What you need to do =>
- a) According to the Foodist article, how long did the appointment at the lawyer's office in Cologne last?
- b) Rewrite the listing from its first line through the line containing "state / province: Potaro-Siparuni", swapping "collectors" for "gatherers" and changing nothing else. Return only those lines.

Document =>
- - - -
Young and Need the Money

Crowd investment can be a great jump-start for young entrepreneurs. The drawbacks only emerge later.






Foodist’s founder, Alexander Djordjevic

The appointment at the lawyer’s office in Cologne lasted 11 hours. At 3am, Alexander Djordjevic and Ole Schaumberg finally signed the contract for the first ever exit from a crowdfunded company in Germany. Celebrations? Not really. The two men climbed into their car and drove back to Hamburg. “At around five in the morning I stopped at a motorway service station and we toasted with a can of beer,” says Djordjevic. “It really wasn’t much of a celebration.” In actual fact, what the two founders of Foodist had accomplished was truly pioneering. The path that took them there in the summer of 2016 was rather tougher than the drive home that morning.

‘Your idea is crap’

Djordjevic and Schaumberg met as students at the Hamburg School of Business Administration. After graduating, Djordjevic signed on as unemployed while Schaumberg lived off his savings, too proud to go to the social services. Both turned down job offers because they had an idea: adopting trends from the USA and Britain, they wanted to sell a gourmet food box online in Germany. In October 2012 they set up Foodist. Their parents just shook their heads.
- - - -
Working data =>
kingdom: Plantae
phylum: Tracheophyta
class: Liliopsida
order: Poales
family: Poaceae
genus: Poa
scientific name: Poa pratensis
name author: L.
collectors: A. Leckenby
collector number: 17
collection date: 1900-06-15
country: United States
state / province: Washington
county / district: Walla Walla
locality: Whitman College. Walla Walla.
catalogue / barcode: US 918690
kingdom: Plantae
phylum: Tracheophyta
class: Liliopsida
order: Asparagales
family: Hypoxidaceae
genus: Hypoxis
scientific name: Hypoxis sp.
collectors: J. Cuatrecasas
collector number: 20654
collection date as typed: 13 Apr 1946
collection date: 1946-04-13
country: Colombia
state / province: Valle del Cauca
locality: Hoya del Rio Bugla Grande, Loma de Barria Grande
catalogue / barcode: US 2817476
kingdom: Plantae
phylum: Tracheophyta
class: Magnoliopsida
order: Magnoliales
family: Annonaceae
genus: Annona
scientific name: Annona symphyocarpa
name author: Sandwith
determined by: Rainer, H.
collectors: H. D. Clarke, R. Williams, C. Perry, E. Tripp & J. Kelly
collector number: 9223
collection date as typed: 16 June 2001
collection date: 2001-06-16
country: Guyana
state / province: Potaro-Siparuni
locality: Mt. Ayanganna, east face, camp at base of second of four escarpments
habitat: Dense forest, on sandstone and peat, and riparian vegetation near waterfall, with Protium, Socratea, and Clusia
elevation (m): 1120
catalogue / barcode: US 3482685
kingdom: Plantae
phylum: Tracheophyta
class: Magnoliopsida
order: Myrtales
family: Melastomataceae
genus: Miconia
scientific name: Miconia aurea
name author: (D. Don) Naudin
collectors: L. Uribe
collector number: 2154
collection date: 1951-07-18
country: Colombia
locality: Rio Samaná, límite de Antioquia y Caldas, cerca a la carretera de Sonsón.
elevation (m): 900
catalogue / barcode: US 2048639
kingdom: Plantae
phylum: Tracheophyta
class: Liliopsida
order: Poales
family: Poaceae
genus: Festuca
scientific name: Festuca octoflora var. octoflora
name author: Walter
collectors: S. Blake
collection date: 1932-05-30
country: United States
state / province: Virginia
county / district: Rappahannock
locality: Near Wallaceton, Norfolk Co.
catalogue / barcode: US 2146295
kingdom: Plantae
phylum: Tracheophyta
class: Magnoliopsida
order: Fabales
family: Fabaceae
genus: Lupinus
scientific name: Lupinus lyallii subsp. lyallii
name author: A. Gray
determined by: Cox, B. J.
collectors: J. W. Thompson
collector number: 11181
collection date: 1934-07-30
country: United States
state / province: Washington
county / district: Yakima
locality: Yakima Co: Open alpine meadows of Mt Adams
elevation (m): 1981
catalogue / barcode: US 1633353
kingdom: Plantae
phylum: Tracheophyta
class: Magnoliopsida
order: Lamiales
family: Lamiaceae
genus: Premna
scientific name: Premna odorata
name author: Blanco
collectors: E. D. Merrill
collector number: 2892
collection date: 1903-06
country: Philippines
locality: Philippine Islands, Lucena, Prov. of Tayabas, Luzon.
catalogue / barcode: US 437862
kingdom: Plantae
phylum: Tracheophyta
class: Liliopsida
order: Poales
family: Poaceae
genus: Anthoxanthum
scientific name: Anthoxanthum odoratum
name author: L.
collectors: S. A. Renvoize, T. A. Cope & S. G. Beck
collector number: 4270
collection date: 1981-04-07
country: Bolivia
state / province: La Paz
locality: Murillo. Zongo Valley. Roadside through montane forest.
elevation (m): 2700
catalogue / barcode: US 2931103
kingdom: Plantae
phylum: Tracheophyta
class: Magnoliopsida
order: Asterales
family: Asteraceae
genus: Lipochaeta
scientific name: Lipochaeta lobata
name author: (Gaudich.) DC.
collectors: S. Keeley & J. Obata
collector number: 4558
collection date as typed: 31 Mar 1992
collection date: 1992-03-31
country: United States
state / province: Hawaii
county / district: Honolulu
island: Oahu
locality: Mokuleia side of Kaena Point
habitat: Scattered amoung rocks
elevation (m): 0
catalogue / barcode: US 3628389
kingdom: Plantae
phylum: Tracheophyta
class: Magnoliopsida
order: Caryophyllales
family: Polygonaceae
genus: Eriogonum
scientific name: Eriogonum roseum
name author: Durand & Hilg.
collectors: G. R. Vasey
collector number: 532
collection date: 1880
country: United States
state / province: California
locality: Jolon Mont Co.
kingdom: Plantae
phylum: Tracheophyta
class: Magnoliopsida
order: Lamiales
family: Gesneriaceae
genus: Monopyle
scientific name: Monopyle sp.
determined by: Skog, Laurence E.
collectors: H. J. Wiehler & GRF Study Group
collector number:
- - - -
Expected results =>
- a) 11 hours

- b)
kingdom: Plantae
phylum: Tracheophyta
class: Liliopsida
order: Poales
family: Poaceae
genus: Poa
scientific name: Poa pratensis
name author: L.
gatherers: A. Leckenby
collector number: 17
collection date: 1900-06-15
country: United States
state / province: Washington
county / district: Walla Walla
locality: Whitman College. Walla Walla.
catalogue / barcode: US 918690
kingdom: Plantae
phylum: Tracheophyta
class: Liliopsida
order: Asparagales
family: Hypoxidaceae
genus: Hypoxis
scientific name: Hypoxis sp.
gatherers: J. Cuatrecasas
collector number: 20654
collection date as typed: 13 Apr 1946
collection date: 1946-04-13
country: Colombia
state / province: Valle del Cauca
locality: Hoya del Rio Bugla Grande, Loma de Barria Grande
catalogue / barcode: US 2817476
kingdom: Plantae
phylum: Tracheophyta
class: Magnoliopsida
order: Magnoliales
family: Annonaceae
genus: Annona
scientific name: Annona symphyocarpa
name author: Sandwith
determined by: Rainer, H.
gatherers: H. D. Clarke, R. Williams, C. Perry, E. Tripp & J. Kelly
collector number: 9223
collection date as typed: 16 June 2001
collection date: 2001-06-16
country: Guyana
state / province: Potaro-Siparuni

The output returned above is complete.